Utilisant la console de l’Holocom pour parcourir la salle de conférence depuis laquelle Krécis s’adressait à eux, il trouva Tetrok avec, à ses côtés, la belle et sombre Terrienne. Rempli autant de chagrin que d’émerveillement, Xeniok savait que la décision, à Fazis, appartenait au peuple. Il fallait aussi compter avec la décision terrienne, quelle qu’elle fût, et il ne nourrissait aucune illusion à cet égard. Il savait que la réponse serait négative.
— Qui peut dire ici comment se passera la cohabitation de nos deux mondes pendant l’existence de cet enfant ? Les longues mains de Krécis agrippaient les bords de la barre qui lui servait d’appui au moment où il parlait. Qu’arrivera-t-il si nos deux espèces se disputent ? Que se passera-t-il si nos travaux sur Titan échouent et que nous devons rentrer chez nous ? Où ira donc cet enfant ?
— Bon argument ! dit Bydun Wong à haute voix. Gulibol, à ses côtés mais très éloigné cependant, lui envoya un curieux regard.
— Légalement parlant, l’enfant devra attendre sa vingtième année pour être accepté en tant que citoyen de Fazis… commença Gulibol qui ne finit pas sa phrase, l’argument étant sans importance. Mais où Krécis voulait-il donc en venir ?
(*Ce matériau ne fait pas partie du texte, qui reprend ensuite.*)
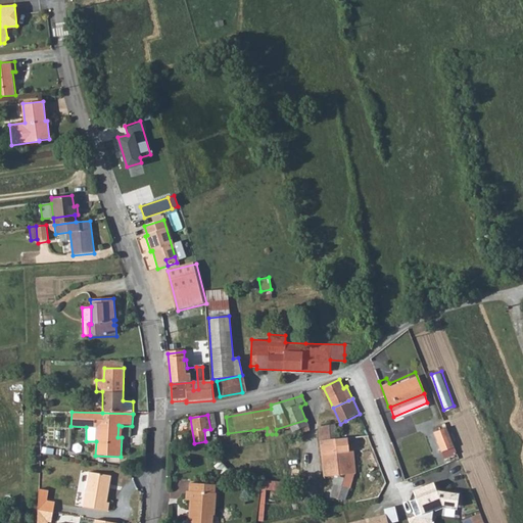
[(447,426),(434,431),(442,450),(455,446),(447,426)]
— Pourtant, continua Krécis, sa respiration se faisant plus difficile, il faut souligner le fait que des enfants sont nés en périodes de guerre, de troubles économiques, de catastrophes naturelles, de famine et dans d’autres temps incertains, parce que l’espèce doit survivre. Comment mieux assurer la continuation harmonieuse et prospère de nos deux espèces autrement que par la création de cet enfant ? Ce que nous demandons ici aujourd’hui n’est pas seulement la permission de procéder à une autre expérience scientifique, mais une chance de joindre nos deux mondes dans un seul être vivant dont nous espérons qu’il sera le premier d’une génération d’êtres uniques, d’une troisième et nouvelle espèce qui sera la civilisation de l’avenir. Messieurs les conseillers, nous sommes prêts à assumer cette tâche mais il vous incombe de prendre la décision !
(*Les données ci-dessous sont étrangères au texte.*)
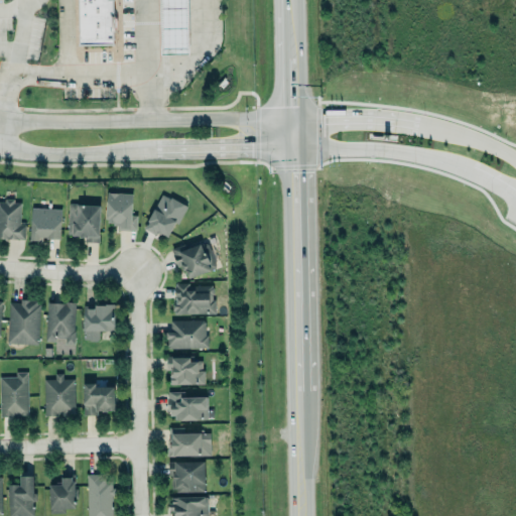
[(83,0),(122,0),(123,47),(85,46),(83,0)]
Avec son goût habituel pour le spectacle, Krécis disparut soudain. Au même moment toutes les transmissions par Holocom depuis Titan furent suspendues, laissant les spectateurs, dans leurs systèmes solaires respectifs, avec leurs pensées.
— Qu’est-ce… demanda Bydun Wong en pressant impatiemment les touches de son récepteur. Centre de communication, rétablissez la communication ! Qu’est-ce qu’il lui prend de couper de la sorte ?
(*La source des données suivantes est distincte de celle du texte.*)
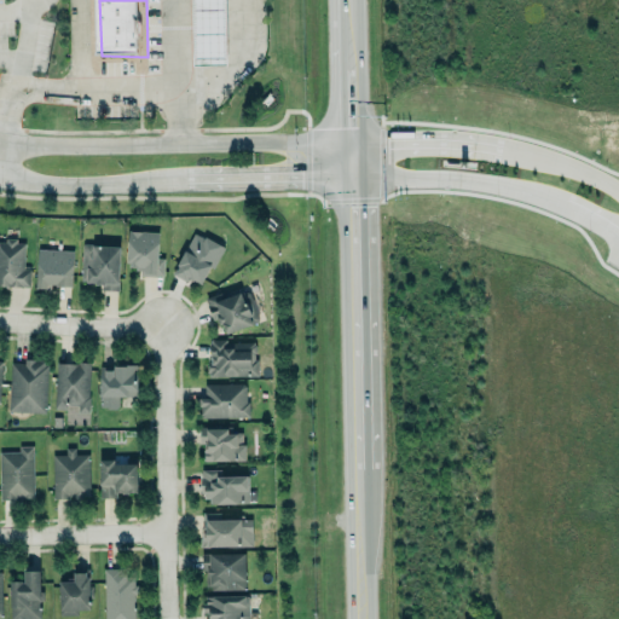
[(225,64),(224,0),(190,0),(192,65),(225,64)]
— Procédons à l’appel, Conseiller, dit la voix anonyme du Centre de Communication, Veuillez patienter…
La transmission par hologramme renvoya l’image d’une pièce vide : Krécis avait disparu.
— Central de Titan. Qu’est-ce que vous foutez, bon dieu ? demanda Wong. Il se calma quelque peu lorsque Tetrok prit la parole avec Nyota Domonique à ses côtés.
— Mes excuses, messieurs les Conseillers. Krécis a dit tout ce qu’il voulait dire. Il suggère que le Dr. Domonique et moi poursuivions la discussion dans les détails avec le procureur Gulibol et vous.
— D’accord ! répondirent Wong et Gulibol à l’unisson.
Le débat se poursuivit pendant des heures entières et les postes d’Holocom s’éteignirent enfin, laissant les deux gouvernements arriver à leurs conclusions. Seul Krécis resta absent des débats. Comme Xeniok, il connaissait la réponse.